Through the outcome of implications for practice, we found that about 64% of the interventions were judged to be beneficial or harmful. However, there was insufficient evidence to judge the interventions in 36% of them (Table 1).
Regarding general factors, with a 95% confidence interval, we expect that each new OoR will include between 9,462 and 64,469 patients, between 9 and 29 SRs and between 80 and 344 primary studies, and will assess between 6 and 21 interventions. Between 50 and 92% of OoRs that pool data qualitatively will generate between 2 and 26 meta-analyses. Additional details are analyzed in Table 1.
Most of the OoRs (62%) conducted searches for systematic reviews only in the Cochrane Database of Systematic Reviews (CDSR). However, those that conducted external searches, in addition to searching in the CDSR, used between one and ten databases (Table 1).
Table 1 also shows that, from the date when the OoR title was registered, the authors spent about two years (about one year for planning/preparing the protocol and another year for implementing the full study) until the date of publication.
Only 23% (3/13) of the OoRs did not identify the study type in the title. The same also occurred in the protocols for OoRs (6/28).
DISCUSSION
The Cochrane Collaboration’s OoRs are supervised by one of the 16 methods groups, the Comparing Multiple Interventions Methods Group. This methods group of the Cochrane Collaboration was established in 2004 and initially was called the Umbrella Reviews Working Group.47
Other milestones during the development of the OoRs methodology occurred in 1996, 1997, 1998 and 2005. Between February 1997 and December 1998, the first series of OoRs,48,49,50,51 four reviews relating to pregnancy were published as a partnership between researchers from the UK Cochrane Centre and the World Health Organization. In 1996, Julian Higgins and Anne Whitehead published the first article to describe the standard Bayesian approach towards multiple-treatment meta-analysis (MTM).52 In 2005, in the 13th Cochrane Colloquium in Melbourne, Georgia Salanti made a presentation on MTM methodology,53 co-authored with Julian Higgins and Valeria Marinho. This won the prize for best oral presentation and helped to popularize the technique.
In this context, the present systematic review describes how far the knowledge of the select group of Cochrane OoRs published in the CDSR has reached. Although we only included 13 OoRs, these studies published in the CDSR by the Cochrane Collaboration stand out through their methodological rigor. This was highlighted in two studies54,55 that compared the methodological rigor of Cochrane systematic reviews with non-Cochrane systematic reviews. On January 24, 2011, in recognition of the contribution to healthcare that the Cochrane Collaboration has made,56 the World Health Organization lauded the Collaboration as a non-governmental organization, with a seat in the World Health Assembly and voting rights, in order to help manage healthcare worldwide.
As examples of Cochrane systematic reviews,54,55 all the OoRs included in this review had high methodological quality and therefore less risk of bias, according to the results obtained through AMSTAR.8 However, the reasons why not all the OoRs included obtained the maximum score need to be discussed:
The protocols for two OoRs36,38 were not found in the Cochrane Library or in Archie, even though one of them cited the protocol.38 Registration of the protocols for OoR, just as for clinical trials and systematic reviews, allows assessment of methodological quality, provides transparency in conducting the study and minimizes occurrences of publication bias or selective reporting of outcomes.
Eight OoRs restricted the search to only one database, i.e. the CDSR. Moreover, we did not consider this to be a potential source of bias, taking the view that the search methods for systematic reviews in the CDSR are rigorous and comprehensive (including no restrictions on date, publication status or language), and therefore that there was a high probability of including all the relevant primary studies.

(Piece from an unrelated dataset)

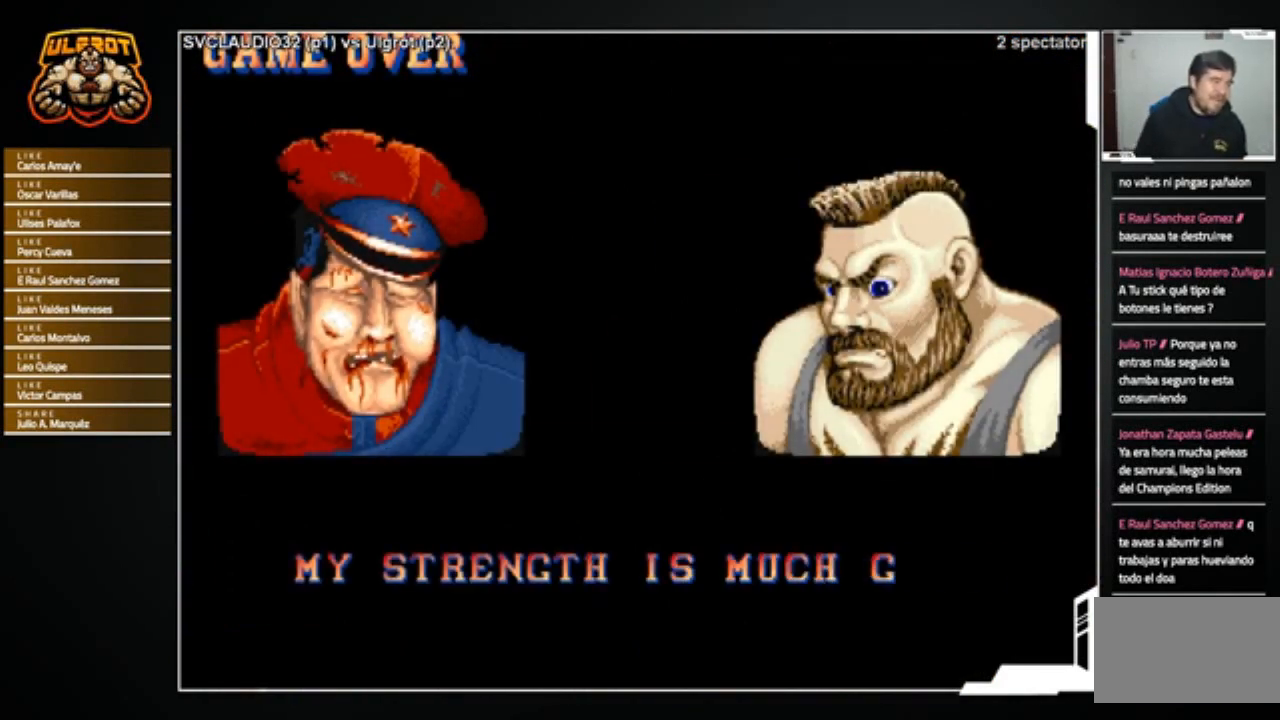
{"buttons": [], "left_stick": "center", "events": []}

Four OoRs could not match any of the systematic reviews included in their quantitative data synthesis, through either direct or indirect meta-analysis, and therefore summarized and integrated the evidence qualitatively.
One OoR36 did not evaluate or discuss the risk of publication bias among the systematic reviews included.

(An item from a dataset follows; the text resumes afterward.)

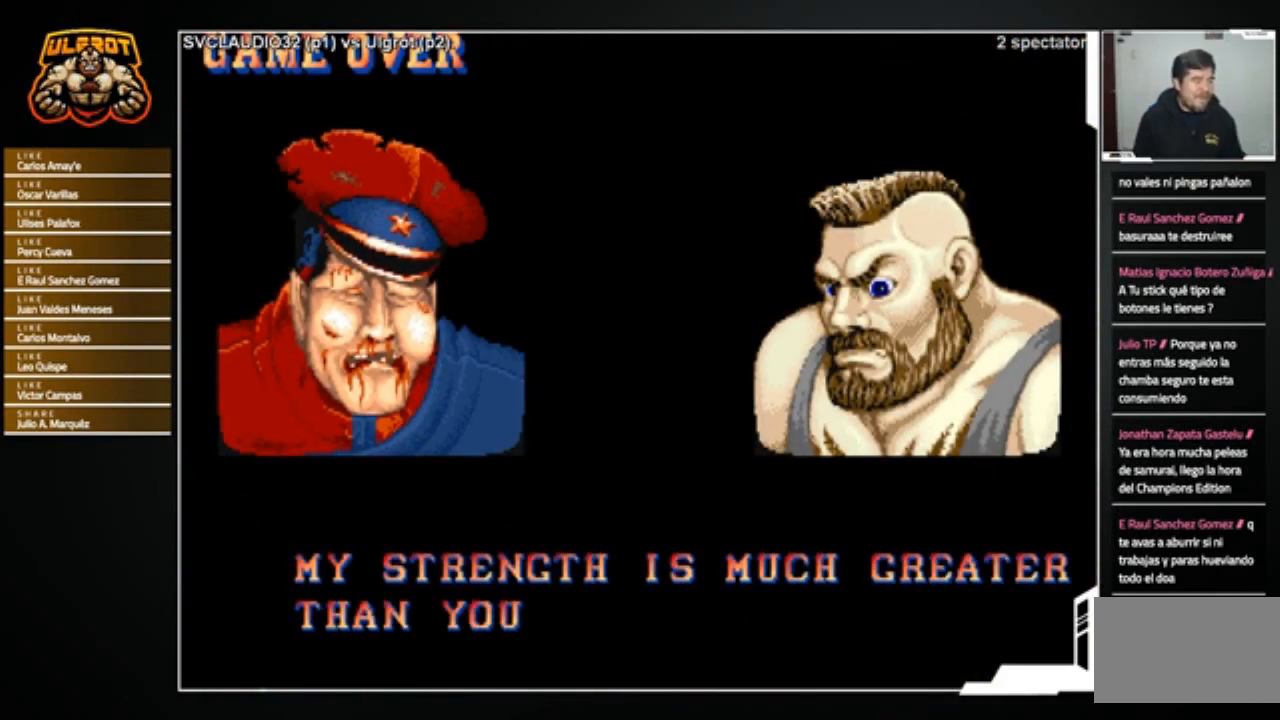
{"buttons": [], "left_stick": "right", "events": [[200, "left_stick", "right"]]}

Although AMSTAR8 was developed to assess the methodological quality of systematic reviews, it needs to be borne in mind that many of the items that it assesses are also present in OoRs, even though OoRs are different studies. Thus, AMSTAR8 can be considered to be an analogous tool for assessing OoRs, in which external validity is preserved. Development of an instrument for judging the methodological rigor and consistency of OoRs will be important for reducing the uncertainties in decision-making from these studies.
One challenge identified in the present study was the lack of standardization in the method for assessing the quality of evidence. OoRs have used various methods of assessment (e.g. GRADE,57 Cochrane risk of bias tool,58,59 Jadad et al.,60 or even review-specific criteria) or, when using the same method, have described it in different ways, thereby making the judgment uncertain. In this context, two OoRs40,42 can be highlighted. Despite the high methodological quality of the study by Ryan et al.,40 it only described how the systematic reviews included had assessed the quality of evidence, thus making it difficult to assess this outcome. Many studies (890/2141) may not have made judgments regarding the quality of evidence. In the second of these OoRs, Jones et al.42 used the Cochrane risk of bias tool58,61 to assess the quality of the evidence in Cochrane reviews, while for non-Cochrane reviews they used Jadad et al.60 Despite the differences in the concepts of quality of evidence and methodological quality (which were not among the objectives of this discussion), these authors reported the proportion of studies that presented high quality. Thus, the description was not sufficiently clear or standardized for a judgment to be made regarding the overall quality of evidence.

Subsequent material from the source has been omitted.